En toen Van Grobbendonck (4), die bevelhebber was van de bezetting, vernam, dat Prins Frederik Hendrik (5) 't oog op Den Bosch had, zeide hij tot zijn officieren: 'Ik wenschte, dat hij 't herte daertoe hadde; dan zoude hij ondervinden wat mannen wij zijn.' Toen de prins nu werkelijk toonde 't hart te hebben en de stad bestormde, geloofden de Brabanters zoo zeker, dat het hem niet beter dan zijn ouderen broer Maurits zou gaan, dat het een spreekwoord onder hen werd: 'Ik geef (of verkoop) u dit of dat op Den Bosch geus', d.w.z. ge krijgt het als Den Bosch geus wordt. Wat eigenlijk naar hun overtuiging dus NOOIT beteekende. Tegen alle verwachting echter van de belegerden maakten de geuzen zich door een krijgslist van de stad meester (14-9-1629). Te dier gelegenheid werd een gedenkpenning geslagen met een Latijnsch opschrift (in afkortingen) waarvan de beteekenis luidde, dat de stad door de dapperheid van Frederik Hendrik werd veroverd onder het gezag van de Staten der Vereenigde Nederlanden. De woorden 'Sylvia Ducis' is de Latijnsche benaming van 's-Bosch."

 

In zijn "Zegezang ter eere van Frederik Hendrik, Boschdwinger, Wezelwinner, Prince van Oranje" beschreef Vondel de eigenaardige omgeving van 's-Bosch aldus:

     'k Zie dorpen hier in 't rond gelegen,

     Als met een snoer aaneengeregen.

't Dichtstbij gelegen is Vught. Waarom men de bewoners "koezakken" noemt, weet ook dr. Cornelissen niet te verklaren. Beteekent dit altemet "Kozakken"? Of is 't een herinnering aan de koezakspinnerij, die omstreeks het midden der 19de eeuw als gemeentelijke werkverschaffing was opgericht.

'n Volgende maal zien we welke dorpen er nog meer aan deze snoer hangen.

 

 

1. En zoo zijn er in ons gewest nog tientallen andere "oorden", waar men het fluiten der vogelkens hoort.

2. "Nederlandsche Volkshumor". Uitg. "De Sikkel", Antwerpen.

3. Prins Maurits, zoon van Willem van Oranje, 1625. Maurits' krijgsbedrijven zijn in onze historie vermaard. Daarentegen berucht zijn ruzies met den staatsman Oldenbarneveld, dien hij in 1619 liet onthoofden.

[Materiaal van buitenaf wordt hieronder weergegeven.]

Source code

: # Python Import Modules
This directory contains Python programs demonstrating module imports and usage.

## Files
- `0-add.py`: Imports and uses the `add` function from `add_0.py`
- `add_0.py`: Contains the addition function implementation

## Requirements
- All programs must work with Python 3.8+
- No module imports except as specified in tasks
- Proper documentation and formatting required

4. Antonius Schets, baron van Grobbendonck, was in 1621 door zijn huwelijk met Maria van Malsen heer van Tilburg en Goirle. Hij stierf in 1641. Tot 1710 bleef de heerlijkheid in 't bezit van dit geslacht. Toen ging zij voor f 127.500 over aan den Prins van Hessen Kassel, gouverneur van Breda.

5. Prins Frederik Hendrik. Stadhouder van 1625-1647, opvolger van Prins Maurits. Den bijnaam van "Wezelwinner" verkreeg hij door de inneming van de Duitsche stad Wesel, even voor den val van 's-Bosch.